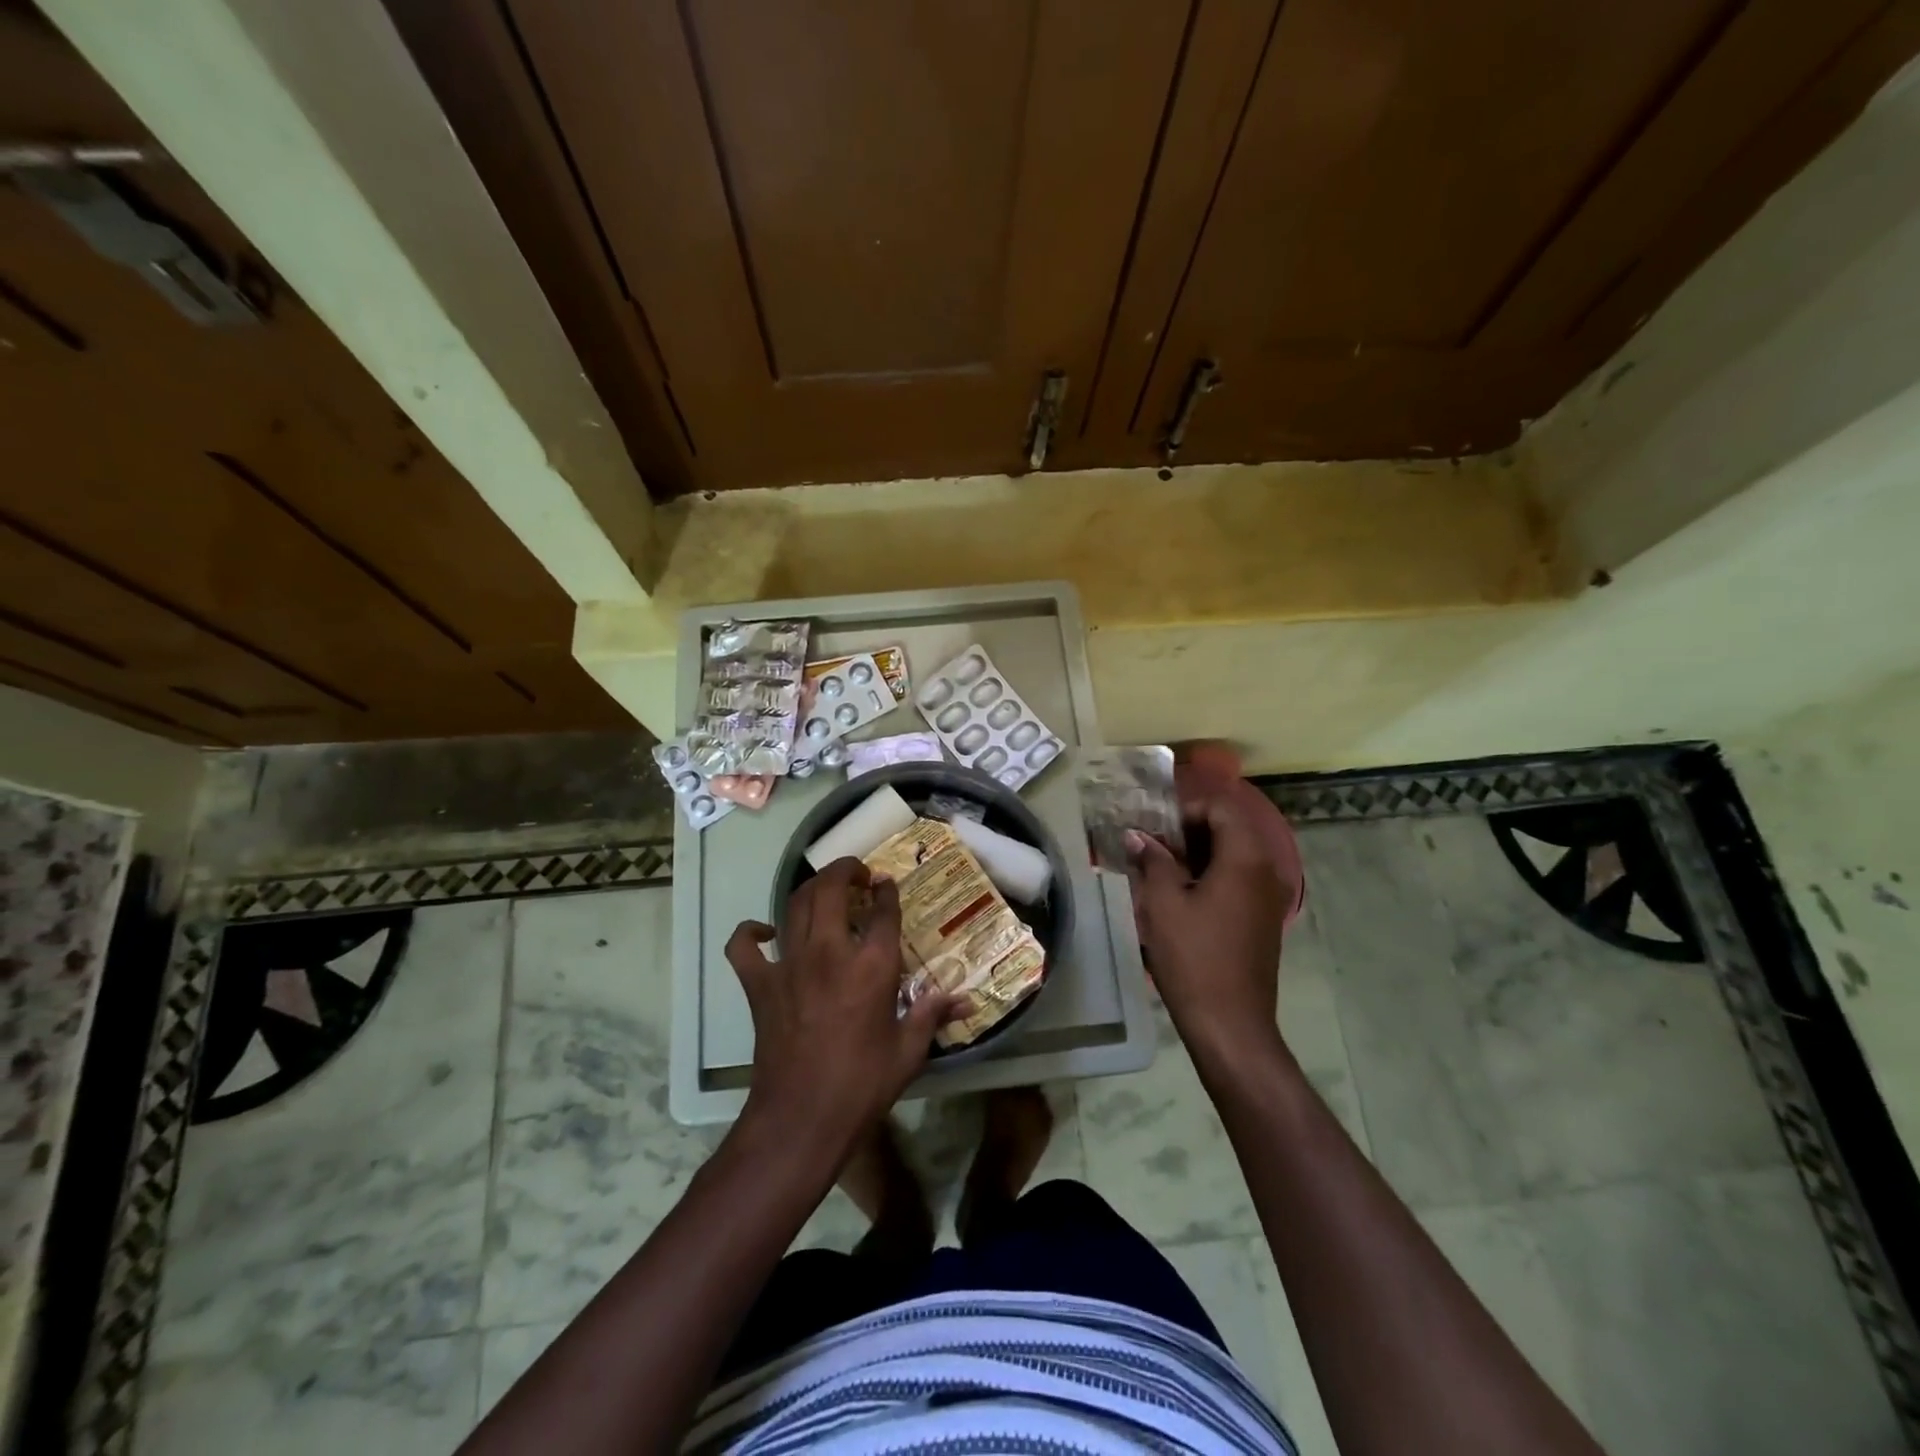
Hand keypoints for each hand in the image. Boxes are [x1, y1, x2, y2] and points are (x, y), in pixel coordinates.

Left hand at [727, 858, 954, 1153]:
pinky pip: (744, 946)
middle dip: (846, 871)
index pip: (883, 910)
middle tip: (858, 875)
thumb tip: (965, 1001)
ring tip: (826, 891)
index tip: (887, 885)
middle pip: (832, 889)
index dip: (887, 892)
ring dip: (812, 889)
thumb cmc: (862, 1085)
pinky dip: (750, 933)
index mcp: (872, 966)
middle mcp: (830, 951)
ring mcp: (789, 964)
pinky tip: (765, 932)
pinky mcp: (759, 985)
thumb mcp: (908, 1051)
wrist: (801, 1119)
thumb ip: (932, 1015)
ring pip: (795, 905)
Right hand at [1127, 769, 1290, 1064]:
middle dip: (1189, 831)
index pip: (1221, 808)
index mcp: (1245, 858)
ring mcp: (1269, 896)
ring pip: (1234, 855)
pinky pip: (1239, 880)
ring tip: (1161, 870)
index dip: (1185, 810)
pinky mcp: (1263, 919)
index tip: (1154, 828)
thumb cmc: (1193, 957)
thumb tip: (1137, 835)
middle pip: (1230, 828)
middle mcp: (1266, 870)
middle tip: (1152, 846)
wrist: (1230, 1024)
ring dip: (1199, 854)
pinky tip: (1182, 896)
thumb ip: (1152, 861)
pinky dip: (1212, 876)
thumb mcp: (1163, 904)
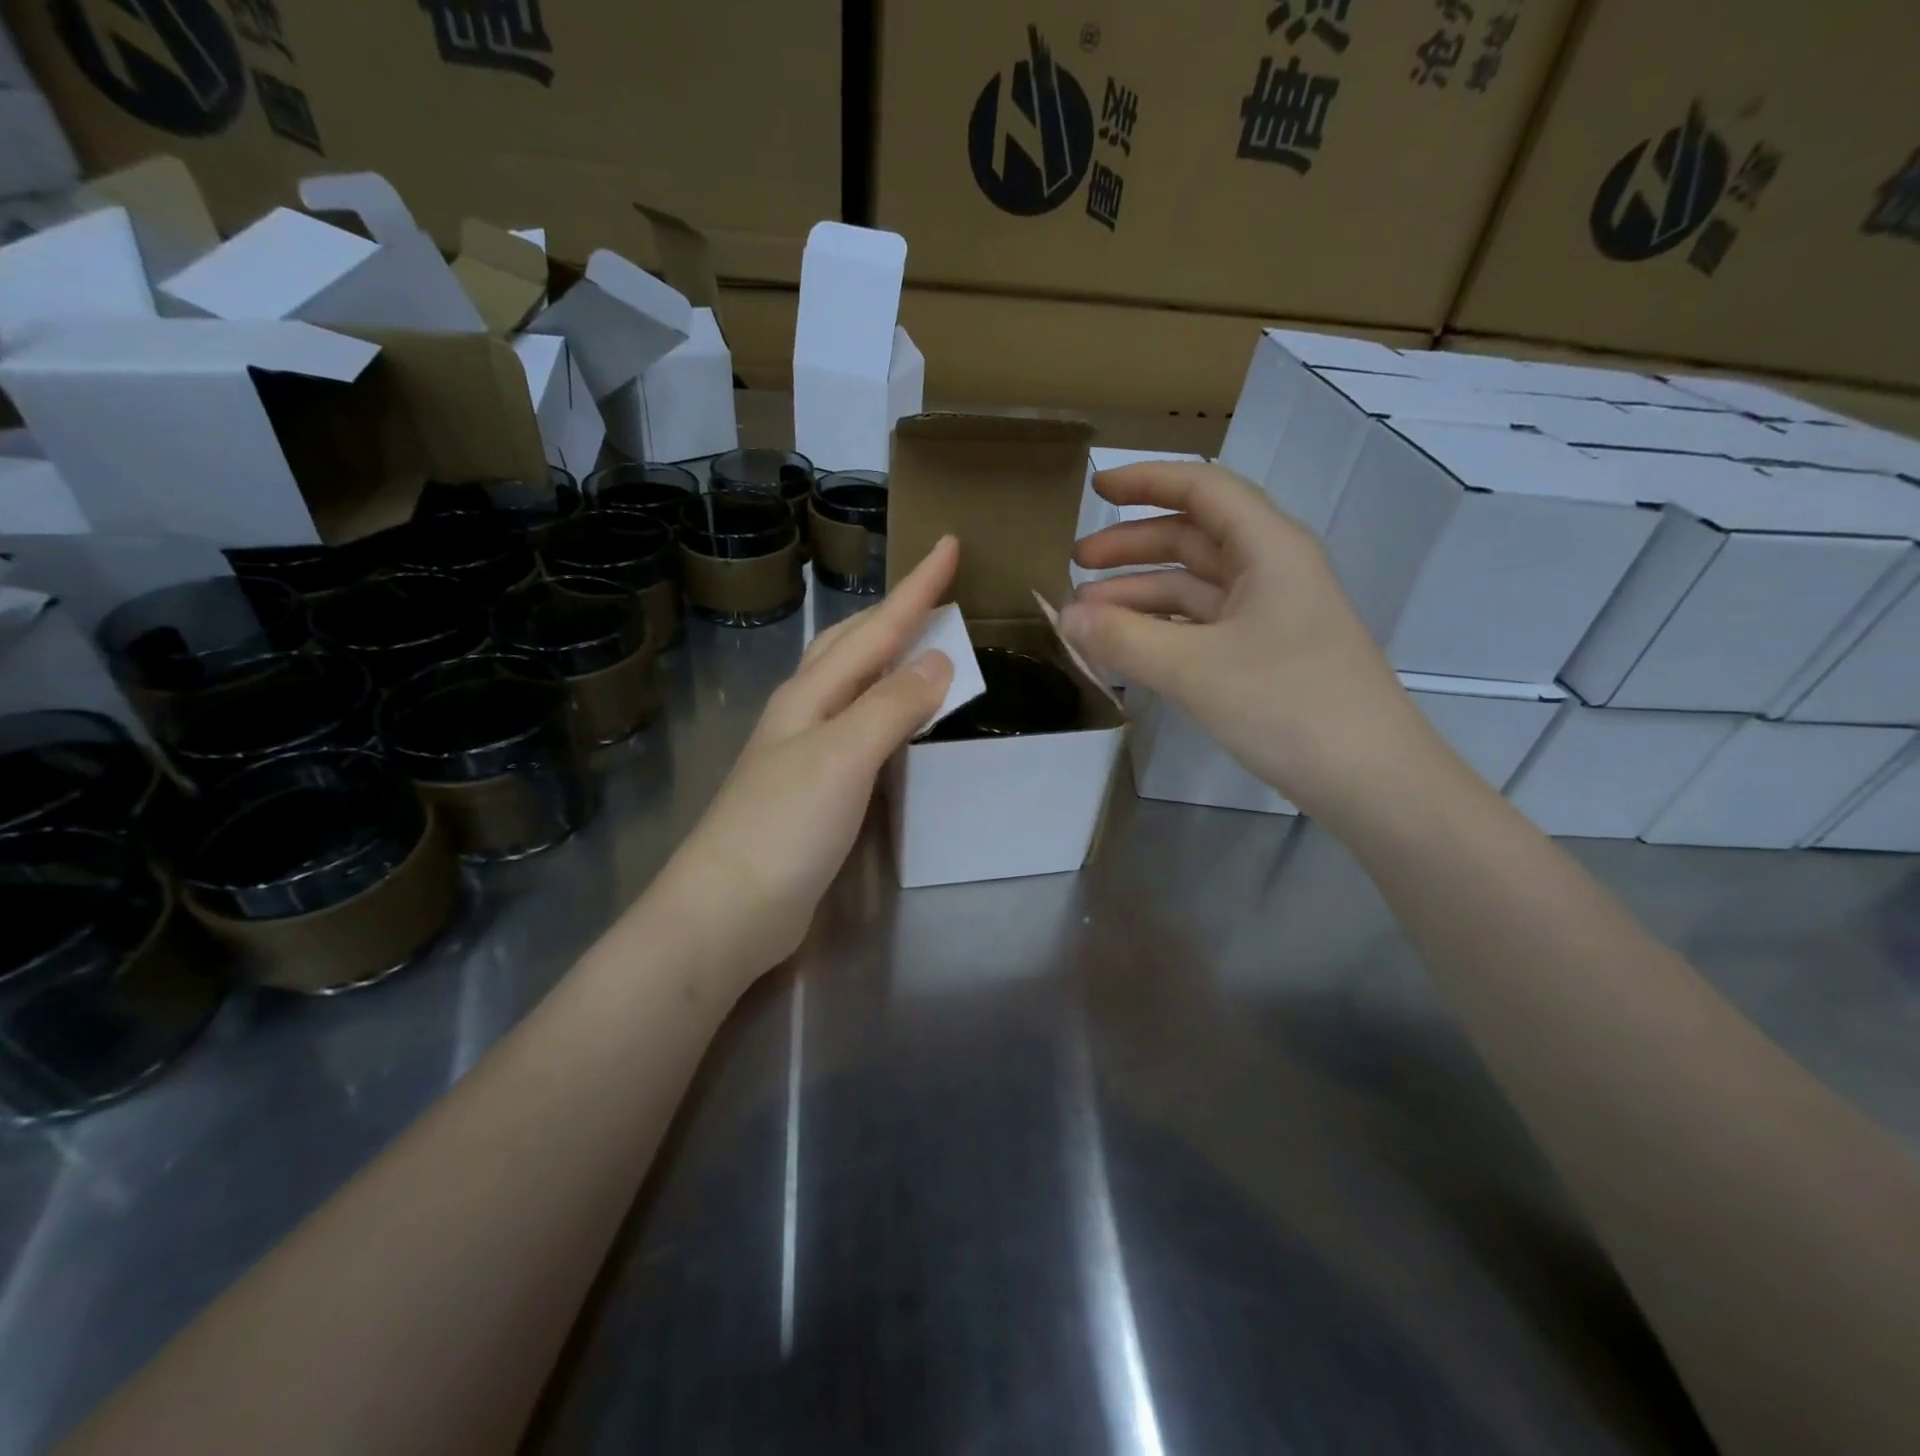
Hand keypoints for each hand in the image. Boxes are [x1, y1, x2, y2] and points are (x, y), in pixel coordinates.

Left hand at [655, 537, 958, 978]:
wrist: (729, 909)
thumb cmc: (783, 827)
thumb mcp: (842, 757)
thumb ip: (890, 706)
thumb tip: (938, 661)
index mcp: (810, 693)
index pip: (875, 629)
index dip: (916, 589)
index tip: (949, 544)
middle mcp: (805, 712)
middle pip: (852, 645)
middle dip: (895, 612)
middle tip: (935, 591)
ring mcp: (805, 751)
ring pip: (852, 684)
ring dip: (886, 656)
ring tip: (920, 643)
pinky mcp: (815, 789)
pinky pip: (859, 728)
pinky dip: (885, 708)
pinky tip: (896, 721)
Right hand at [1061, 462, 1433, 817]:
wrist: (1372, 780)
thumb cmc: (1289, 705)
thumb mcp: (1194, 669)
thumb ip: (1123, 639)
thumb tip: (1063, 617)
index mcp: (1268, 548)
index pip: (1201, 490)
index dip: (1146, 481)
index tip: (1094, 488)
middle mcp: (1271, 570)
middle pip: (1192, 538)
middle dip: (1131, 547)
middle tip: (1075, 566)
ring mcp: (1269, 615)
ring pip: (1193, 587)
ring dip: (1140, 594)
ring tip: (1086, 616)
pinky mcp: (1265, 655)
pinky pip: (1201, 626)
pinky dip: (1161, 629)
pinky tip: (1126, 647)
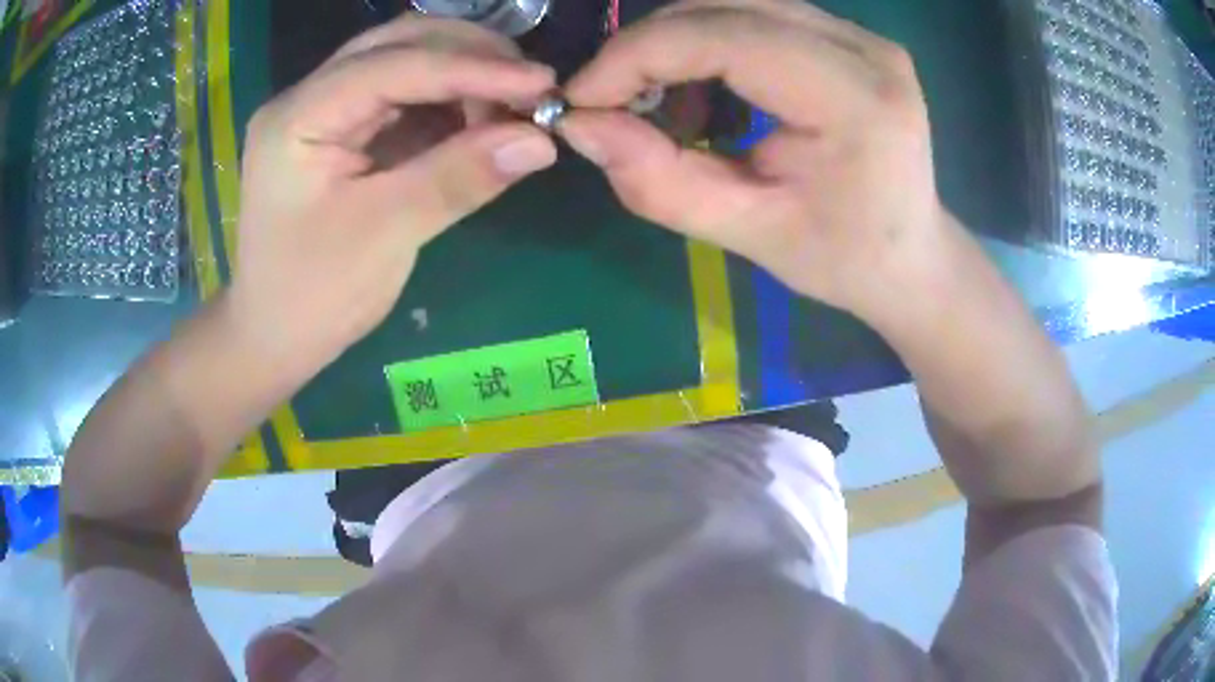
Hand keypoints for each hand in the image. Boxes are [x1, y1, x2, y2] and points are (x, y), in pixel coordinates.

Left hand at [229, 18, 556, 369]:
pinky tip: (485, 119)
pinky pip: (406, 98)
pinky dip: (451, 102)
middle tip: (531, 87)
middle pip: (398, 44)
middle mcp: (309, 97)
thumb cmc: (311, 296)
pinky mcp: (346, 132)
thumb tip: (541, 140)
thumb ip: (457, 178)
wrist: (273, 337)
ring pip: (406, 62)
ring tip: (515, 105)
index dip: (472, 70)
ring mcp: (327, 111)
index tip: (541, 83)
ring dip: (465, 75)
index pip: (393, 66)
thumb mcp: (383, 237)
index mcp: (298, 116)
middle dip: (470, 56)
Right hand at [560, 0, 947, 319]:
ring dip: (675, 43)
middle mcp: (863, 47)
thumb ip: (661, 182)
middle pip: (724, 4)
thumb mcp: (750, 235)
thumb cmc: (843, 259)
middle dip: (648, 46)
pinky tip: (704, 93)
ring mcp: (859, 34)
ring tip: (661, 105)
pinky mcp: (848, 36)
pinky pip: (754, 15)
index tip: (582, 99)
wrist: (913, 256)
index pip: (725, 35)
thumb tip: (580, 126)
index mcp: (855, 98)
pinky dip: (706, 43)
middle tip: (613, 102)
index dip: (637, 55)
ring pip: (733, 3)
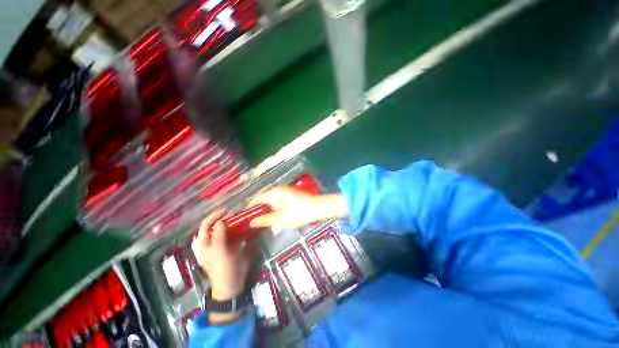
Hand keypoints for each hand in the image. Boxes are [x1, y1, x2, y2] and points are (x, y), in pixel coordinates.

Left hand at [191, 209, 250, 322]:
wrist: (232, 283)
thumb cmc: (222, 269)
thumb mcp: (219, 253)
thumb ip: (218, 236)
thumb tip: (221, 221)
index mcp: (205, 243)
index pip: (206, 225)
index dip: (215, 216)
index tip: (226, 210)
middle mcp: (212, 241)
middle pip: (217, 225)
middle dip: (226, 218)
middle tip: (237, 213)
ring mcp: (223, 244)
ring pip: (228, 229)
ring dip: (235, 223)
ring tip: (243, 217)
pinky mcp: (232, 246)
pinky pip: (236, 234)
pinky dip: (241, 229)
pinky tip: (247, 226)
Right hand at [247, 187, 348, 228]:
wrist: (318, 207)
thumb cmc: (298, 213)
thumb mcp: (280, 219)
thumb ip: (265, 220)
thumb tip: (251, 222)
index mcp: (273, 193)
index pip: (256, 198)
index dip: (249, 208)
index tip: (245, 217)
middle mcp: (278, 189)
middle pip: (263, 198)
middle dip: (258, 209)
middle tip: (253, 220)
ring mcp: (285, 190)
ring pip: (271, 198)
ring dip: (266, 208)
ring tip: (263, 219)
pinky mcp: (291, 193)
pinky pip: (278, 199)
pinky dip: (274, 206)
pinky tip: (275, 214)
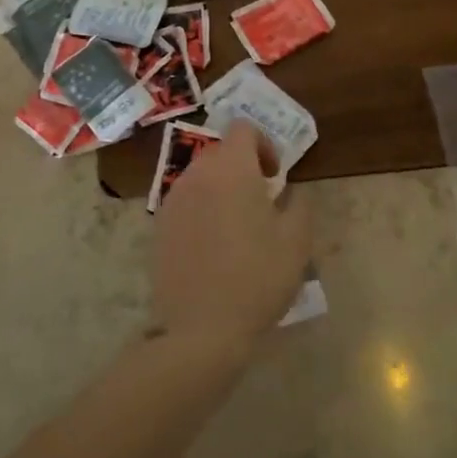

====

**Task to carry out:** Search the listing for "Right" and copy each line holding it.

**Completed task:**
Right hand at [1127, 769, 1290, 1064]:
Right hand at [1061, 462, 1433, 817]:
Right hand at [560, 0, 947, 319]:
Right hand at [247, 187, 348, 228]:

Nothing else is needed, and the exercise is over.